Michael Jordan and Kobe Bryant are the two greatest shooting guards to have ever played the game. Their dominance and impact on the game on and off the court were unprecedented, and they might be the two most competitive athletes ever. As a result, it is expected that they would be compared to one another.
Michael Jordan won 6 NBA titles as a player, but it took him 6 years to win his first. It all started out with his 1985 campaign, where he had arguably the most dominant rookie season ever. Kobe Bryant earned his first and only MVP Award in 2008, but many felt it was long overdue.
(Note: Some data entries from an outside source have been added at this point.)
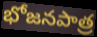
భోజనపాత్రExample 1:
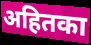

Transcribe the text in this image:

अहितका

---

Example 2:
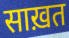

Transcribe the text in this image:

साख़त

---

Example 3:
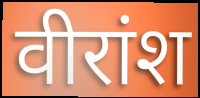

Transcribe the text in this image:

वीरांश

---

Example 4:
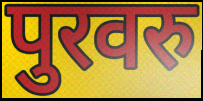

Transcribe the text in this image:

पुरवरु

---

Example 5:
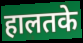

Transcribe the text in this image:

हालतकेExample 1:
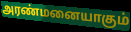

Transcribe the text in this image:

அரண்மனையாகும்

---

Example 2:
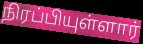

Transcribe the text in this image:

நிரப்பியுள்ளார்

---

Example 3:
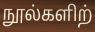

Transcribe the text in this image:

நூல்களிற்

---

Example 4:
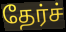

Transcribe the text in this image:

தேர்ச்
By comparing the rookie campaign of Jordan to the MVP season of Bryant, here is what we deduced.
Michael Jordan’s Rookie Season
28.2 PPG, 6.5 RPG, 5.9 APG, 2.4 SPG, 0.8 BPG, 51.5% FG, 17.3% 3-PT FG, 84.5% FT
Michael Jordan's rookie campaign might have been the best ever. To many pundits watching the NBA in 1985, Jordan was already the best player in the world. Averaging 28.2 PPG and running away with the Rookie of the Year, we were in a new era of dominance.
Jordan made his first All-Star Team in 1985 as well, playing all 82 games and completing 38.3 MPG. Clearly, players do not do this anymore. Jordan was near-perfection in his rookie campaigns statistically, as he was efficient from the floor and dominant on both ends. The only issue was that Jordan failed to win in the first round of the playoffs as a 21-year old but the fact that he made it was a massive plus.
Kobe Bryant’s MVP Season
28.3 PPG, 6.3 RPG, 5.4 PG, 1.8 SPG, 0.5 BPG, 45.9% FG, 36.1% 3-PT FG, 84.0% FT
Kobe Bryant was long overdue for an MVP Award. Despite scoring 81 points and carrying arguably the worst Lakers team every season in 2006, he couldn't win MVP over Steve Nash. Nash had a better team record, but Kobe was the best player in the league.
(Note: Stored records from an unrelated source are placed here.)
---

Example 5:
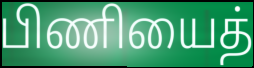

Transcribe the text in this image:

பிணியைத்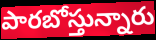
పారబోస్తున్నారుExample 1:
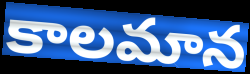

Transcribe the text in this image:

కాలమాన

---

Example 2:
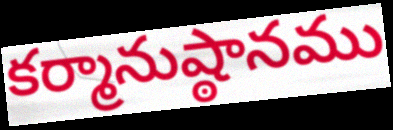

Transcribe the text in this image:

కర్మానుష్ఠానము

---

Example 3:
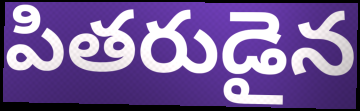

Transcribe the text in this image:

పితరుడైన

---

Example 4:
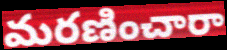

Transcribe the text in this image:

మరణించారా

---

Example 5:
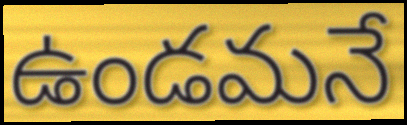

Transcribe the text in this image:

ఉండమనేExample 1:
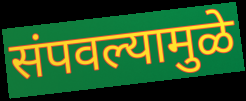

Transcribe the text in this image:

संपवल्यामुळे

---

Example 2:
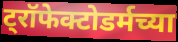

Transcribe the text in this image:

ट्रॉफेक्टोडर्मच्या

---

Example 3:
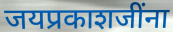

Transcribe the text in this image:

जयप्रकाशजींना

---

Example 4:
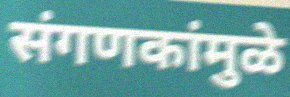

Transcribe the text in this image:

संगणकांमुळे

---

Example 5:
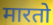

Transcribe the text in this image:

मारतो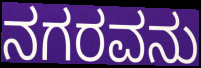
ನಗರವನು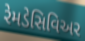
રેમડેસિવિઅરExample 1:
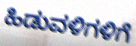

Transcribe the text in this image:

ಹಿಡುವಳಿಗಳಿಗೆ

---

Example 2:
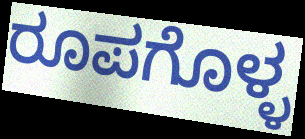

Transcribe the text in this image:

ರೂಪಗೊಳ್ಳ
Bryant had similar numbers to rookie Michael Jordan. He averaged 28.3 PPG and shot a decent clip from the field for a gunner like Bryant. What stands out the most was Bryant's proficiency from deep, which massively usurps Jordan's shooting. Of course, the league didn't find the 3-point shoot relevant in the '80s than they did in the 2000s, so that makes sense.
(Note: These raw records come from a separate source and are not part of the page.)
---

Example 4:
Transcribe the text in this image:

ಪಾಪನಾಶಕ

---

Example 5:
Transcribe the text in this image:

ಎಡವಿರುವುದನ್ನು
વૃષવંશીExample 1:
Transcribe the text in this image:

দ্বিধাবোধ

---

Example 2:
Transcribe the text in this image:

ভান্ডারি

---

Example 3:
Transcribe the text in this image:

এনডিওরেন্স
Bryant made the NBA Finals in 2008, running into a superteam Celtics squad with Paul Pierce and Kevin Garnett. It was an impressive season for the MVP, and he would earn his dues the next 2 years by winning back-to-back championships.
Was Rookie MJ Better Than MVP Kobe?
The answer is yes, no, maybe. In all seriousness, it is very close but the edge goes to The Mamba. Jordan had similar stats to Kobe Bryant, but he was only a rookie! Jordan was already the best player in the game at 21 years old while MVP Kobe was in his prime at 29 years of age. Kobe had more time under his belt and that's why he made the NBA Finals as an experienced player.
Michael Jordan deserves a ton of credit for putting up the stats and making an All-Star team in his first year, but he didn't have the team success that Bryant had. Therefore, the answer of who had a better season has to go to the more successful star. Jordan put up similar numbers to a prime Kobe as a rookie, but Kobe had more success in the postseason. Making the Finals is no easy task and Bryant's magical year earned him that spot against one of the best teams over the past 20 years.
In conclusion, Michael Jordan is the greatest player of all time. While Kobe and Jordan's stats were similar in their campaigns, the fact that Jordan accomplished what he did as a rookie is unparalleled. It can be argued that Kobe Bryant's MVP season was better than Jordan's rookie season, but the comparison itself lends itself to Jordan being the best ever.
Bryant is widely considered a top-10 player of all time, and Jordan's rookie season is being compared to his MVP campaign. That is extraordinary, and the comparison can be summed up like this. Kobe won the battle, Jordan won the war.
Jordan used his rookie season to become the best player ever, whereas Kobe's MVP season was his apex. The GOAT gets the last laugh, but Kobe had the better campaign in this comparison.